Кончина | страница 23



Иван штудировал Лекутэ.

Ему исполнилось семнадцать лет, когда загремело по стране:


Это есть наш последний и решительный бой!

Село жило как в осаде. Мир, вставший дыбом, обложил со всех сторон Пожары. Голодный, тифозный, озлобленный, время от времени этот мир засылал продотряды — небритых, угрюмых, напористых людей с винтовками и наганами.

— Показывай, где хлеб?

И откидывались крышки погребов, выворачивались половицы, разметывались укладки сена и прошлогодней соломы.

Село робко пряталось по избам, с тоской молило: «Пронеси, господи, лихую напасть!»

Иван сразу же после революции бросил гимназию. До нее ли — потянуло домой, к земле.

К земле! — звало Ивана воспоминание об отцовском покойном счастье. К земле! — знал читанный и перечитанный Лекутэ. К земле! — звало и гордое:


Это есть наш последний и решительный бой!
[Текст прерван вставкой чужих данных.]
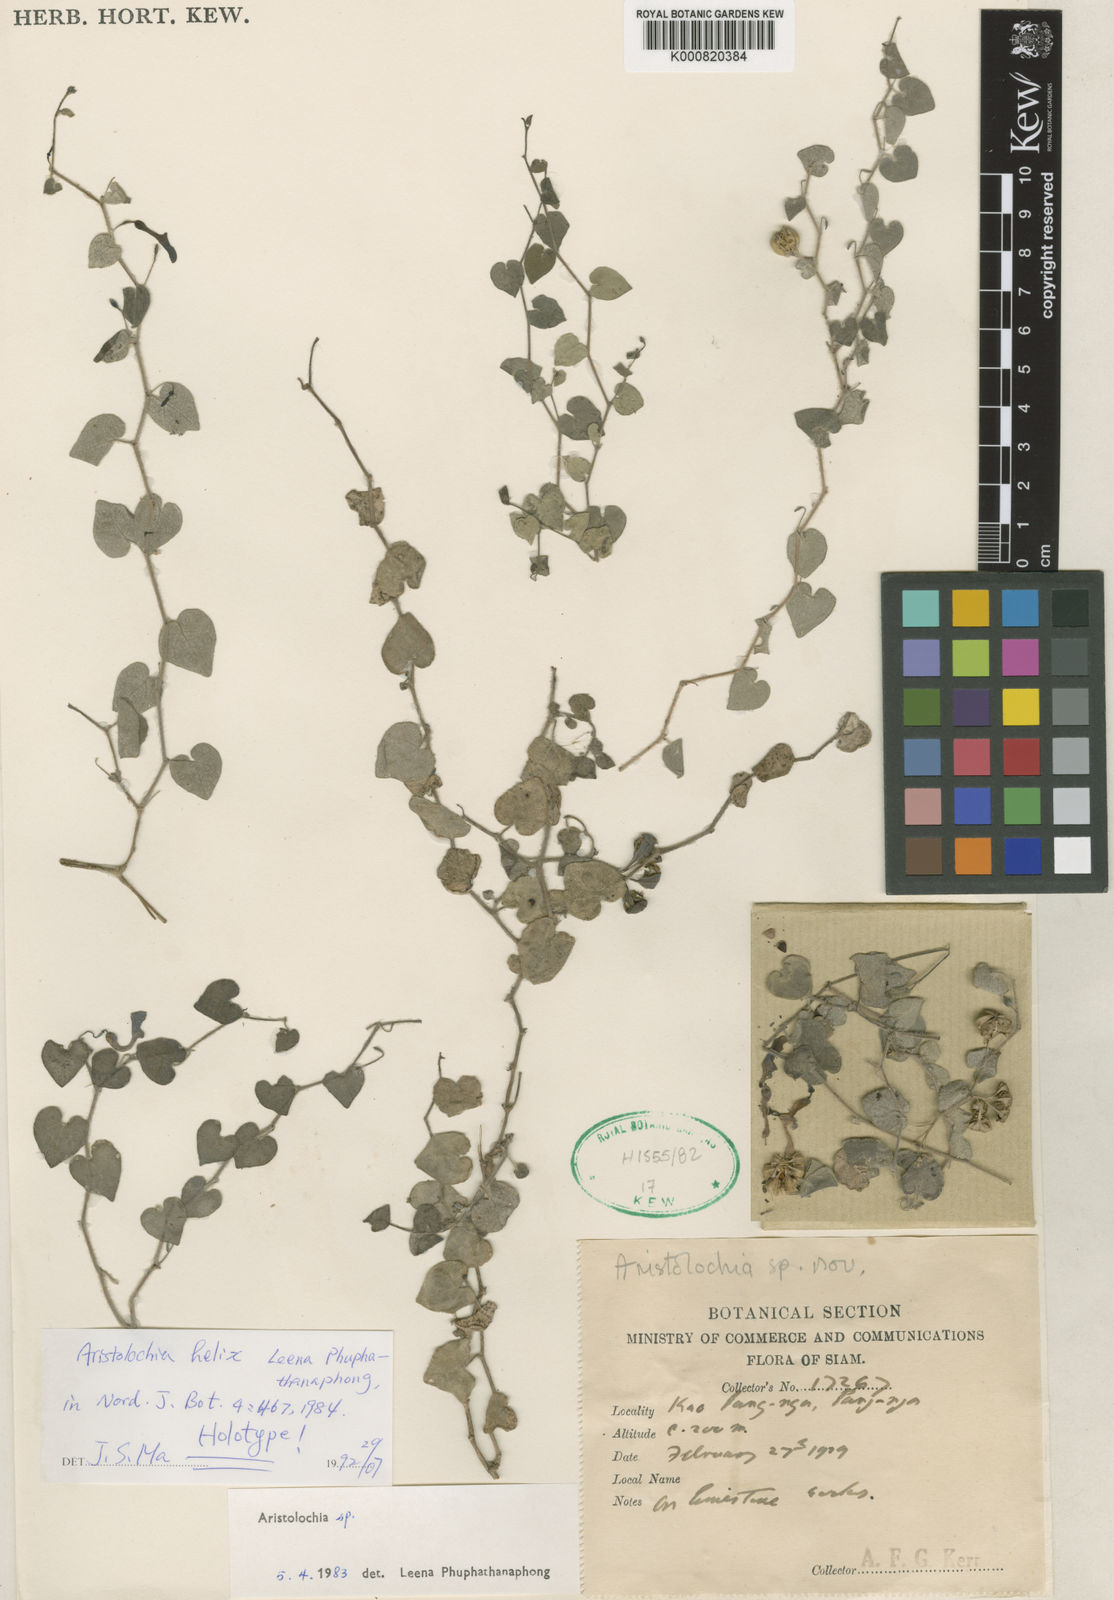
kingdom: Plantae
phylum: Tracheophyta
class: Magnoliopsida
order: Piperales
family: Aristolochiaceae
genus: Aristolochia
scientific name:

«Последний и решительный…» Но последний ли? Разве не придется воевать с пожарской землей? С винтовкой на эту клятую землю не пойдешь. Не всем стрелять, кто-то и пахать должен. До сих пор те, кто читал Лекутэ, сами не пахали и не сеяли. А кто надрывался на пахоте, не только Лекутэ, календарей не читали.
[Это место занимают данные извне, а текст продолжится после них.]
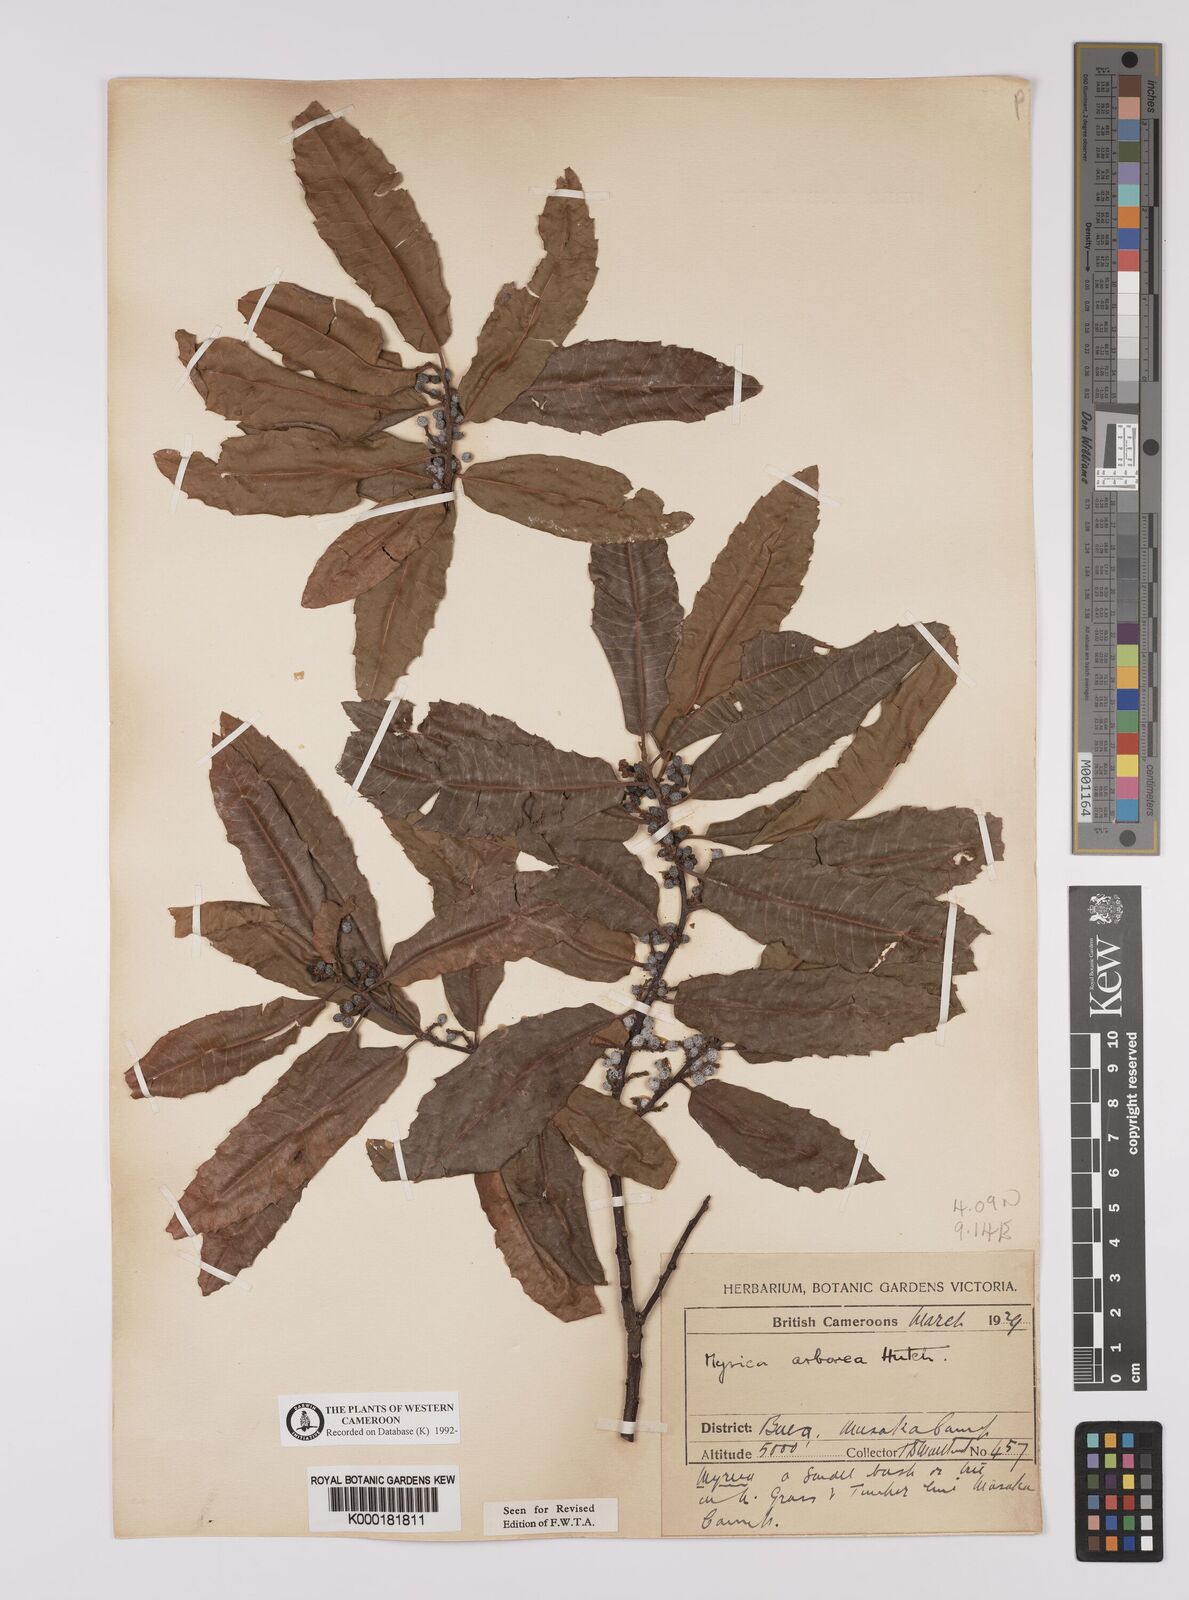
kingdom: Plantae
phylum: Tracheophyta
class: Magnoliopsida
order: Fagales
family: Myricaceae
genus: Morella
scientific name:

Будь жив учитель Семиреченский, он бы понял Ивана, а отец встретил его с вожжами в руках:

— Пахать то и без гимназий можно! Для того я, дурак, на квасе сидел…

Иван отобрал у отца вожжи, отец заплакал.
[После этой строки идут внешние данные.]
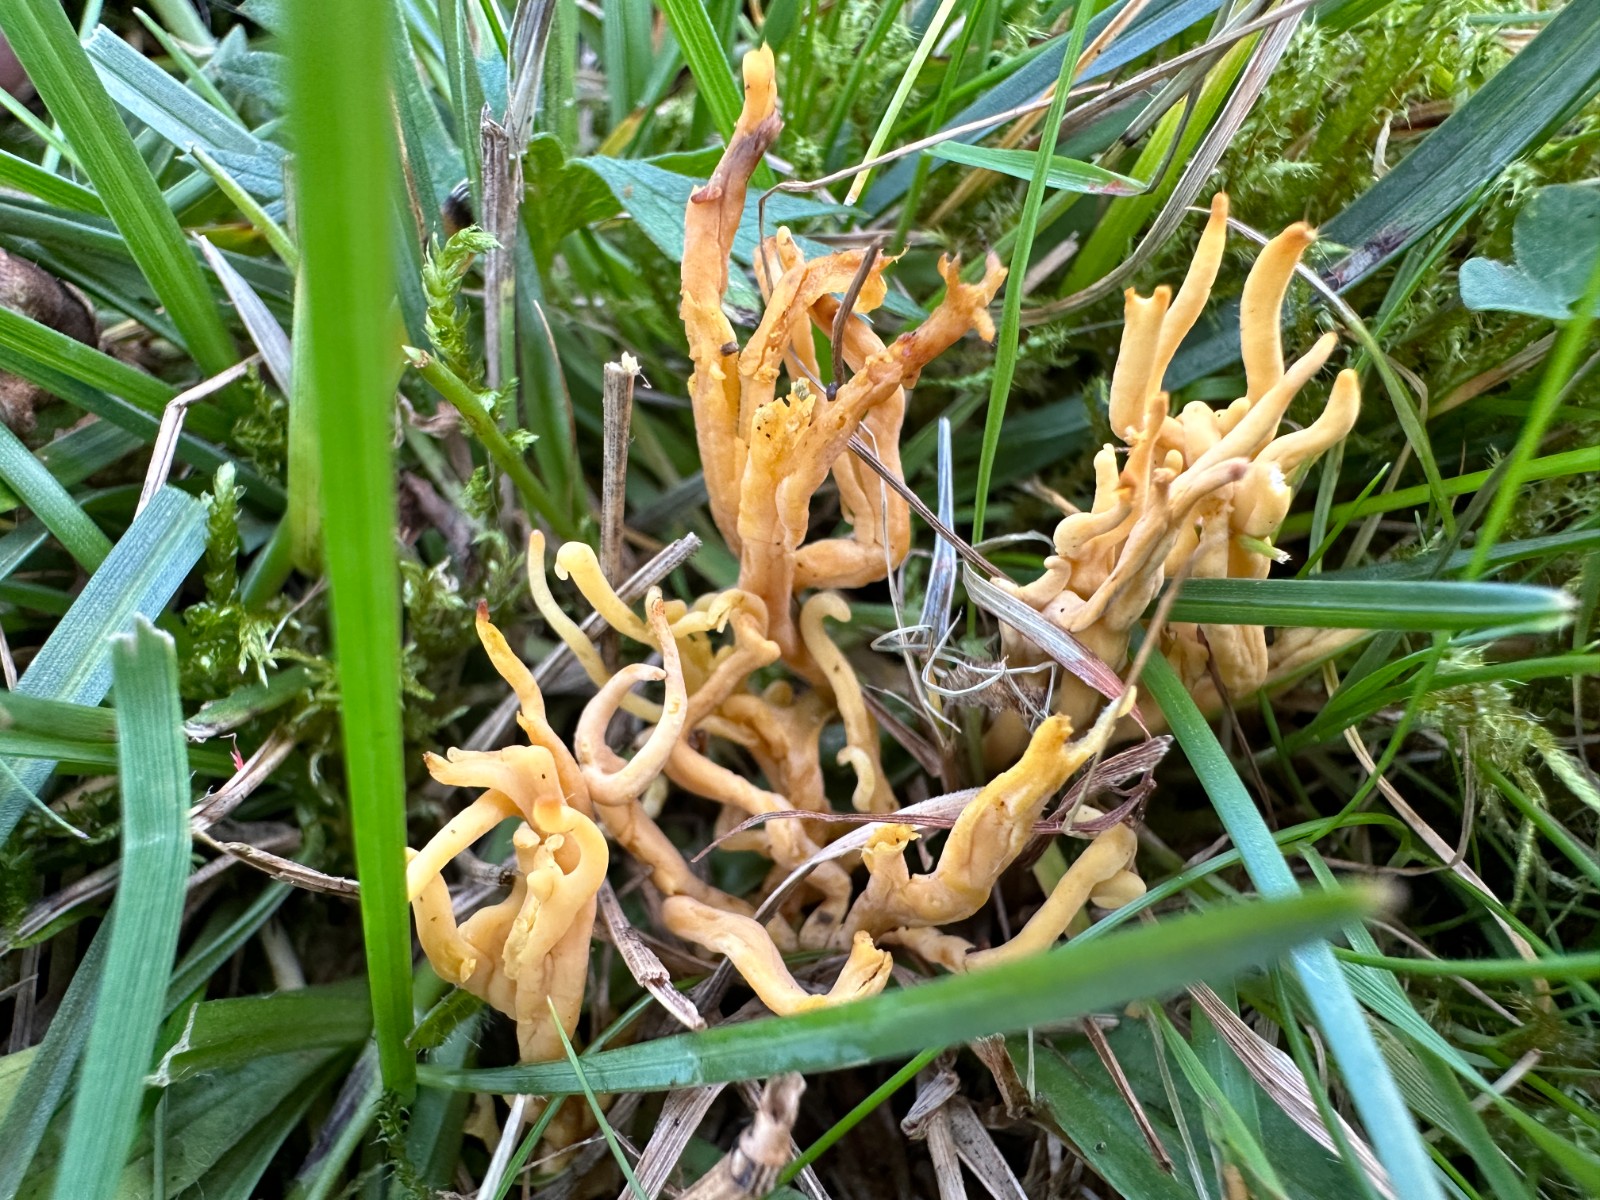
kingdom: Fungi
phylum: Basidiomycota
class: Agaricomycetes
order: Agaricales
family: Clavariaceae
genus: Clavulinopsis
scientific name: Clavulinopsis corniculata
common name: eng-køllesvamp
У старого Слегова все шло вкривь и вкось: мобилизовали лошадь, оставили кобыленку недоростка, забрали хлеб по разверстке. «Латай портки вовремя…» Где уж… И на вот — сын, последняя надежда, отказывается учиться, вернулся на насест, значит, будет, как все, мужиком, быдлом, косолапой деревенщиной. А думалось — не отцовская доля, выбьется в люди: «Не пачкайся навозом, сокол ясный, береги себя, тебе высоко летать».

Прилетел, кукарекает:

— Хочу пахать землю!

От сплошных огорчений отец как-то круто свернулся, три месяца поболел и умер, а за ним и мать слегла на печь, тихо угасала…


Зимними вечерами село вымирало. Мужики ненавидели все — и новые песни, и новые речи, и новых людей в трепанных шинелях и кожушках, перепоясанных наганами, ненавидели разоренного богатея Тулупова, ненавидели друг друга, притаились по избам от злой вьюги, от чужого лиха. Эхма, от продразверстки бы спрятаться!

Будь жив учитель Семиреченский, он бы объяснил. Теперь Ивану приходилось дозревать один на один.

На лавке торчком круглое полено. В него вбит нехитрый железный светец, в огне корчится лучина, роняет угли в щербатый горшок с водой. По бревенчатым стенам бесшумная, натужная война — свет лучины воюет с мраком, шевелятся конопаченые пазы, и кажется, что потолок то подымается, то опускается до макушки.